#### Data extract

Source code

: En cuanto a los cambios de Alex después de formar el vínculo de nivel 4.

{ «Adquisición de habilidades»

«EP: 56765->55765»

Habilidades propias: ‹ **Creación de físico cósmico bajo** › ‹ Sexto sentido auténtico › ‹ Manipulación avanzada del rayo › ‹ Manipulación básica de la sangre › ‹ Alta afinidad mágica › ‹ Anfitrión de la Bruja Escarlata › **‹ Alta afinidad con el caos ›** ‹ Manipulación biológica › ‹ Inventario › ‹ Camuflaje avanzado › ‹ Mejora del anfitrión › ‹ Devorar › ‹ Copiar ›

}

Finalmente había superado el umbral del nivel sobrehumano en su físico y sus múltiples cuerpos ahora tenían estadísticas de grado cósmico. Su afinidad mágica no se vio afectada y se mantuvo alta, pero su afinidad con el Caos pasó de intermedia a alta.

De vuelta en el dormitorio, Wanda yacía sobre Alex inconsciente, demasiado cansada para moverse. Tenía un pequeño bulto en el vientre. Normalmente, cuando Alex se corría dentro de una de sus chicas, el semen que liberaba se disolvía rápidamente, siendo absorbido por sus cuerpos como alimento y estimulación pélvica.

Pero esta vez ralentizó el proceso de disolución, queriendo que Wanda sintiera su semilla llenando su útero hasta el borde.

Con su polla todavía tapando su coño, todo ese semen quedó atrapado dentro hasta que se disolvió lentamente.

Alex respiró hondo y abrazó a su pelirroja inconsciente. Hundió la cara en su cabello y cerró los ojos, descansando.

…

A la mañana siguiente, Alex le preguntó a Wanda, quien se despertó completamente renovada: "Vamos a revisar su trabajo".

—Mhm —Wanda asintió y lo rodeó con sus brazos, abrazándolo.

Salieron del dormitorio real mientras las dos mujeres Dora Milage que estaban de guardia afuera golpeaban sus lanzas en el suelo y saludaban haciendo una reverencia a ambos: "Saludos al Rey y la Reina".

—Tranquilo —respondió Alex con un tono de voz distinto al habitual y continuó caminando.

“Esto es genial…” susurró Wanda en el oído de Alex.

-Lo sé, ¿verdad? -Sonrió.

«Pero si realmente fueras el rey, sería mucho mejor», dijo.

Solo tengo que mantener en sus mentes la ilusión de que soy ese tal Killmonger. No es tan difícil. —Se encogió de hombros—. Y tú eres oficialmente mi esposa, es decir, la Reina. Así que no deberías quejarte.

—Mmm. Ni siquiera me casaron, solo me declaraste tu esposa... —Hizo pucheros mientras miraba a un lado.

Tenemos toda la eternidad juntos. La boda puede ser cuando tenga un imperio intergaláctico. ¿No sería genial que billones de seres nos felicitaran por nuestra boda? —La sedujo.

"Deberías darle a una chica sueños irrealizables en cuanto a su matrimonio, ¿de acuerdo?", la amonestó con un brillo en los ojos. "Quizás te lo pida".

########

Problem requirements: In the entries above, find each line with the word "mágica" and copy it.

Result:
Habilidades propias: ‹ **Creación de físico cósmico bajo** › ‹ Sexto sentido auténtico › ‹ Manipulación avanzada del rayo › ‹ Manipulación básica de la sangre › ‹ Alta afinidad mágica › ‹ Anfitrión de la Bruja Escarlata › **‹ Alta afinidad con el caos ›** ‹ Manipulación biológica › ‹ Inventario › ‹ Camuflaje avanzado › ‹ Mejora del anfitrión › ‹ Devorar › ‹ Copiar ›
Finalmente había superado el umbral del nivel sobrehumano en su físico y sus múltiples cuerpos ahora tenían estadísticas de grado cósmico. Su afinidad mágica no se vio afectada y se mantuvo alta, pero su afinidad con el Caos pasó de intermedia a alta.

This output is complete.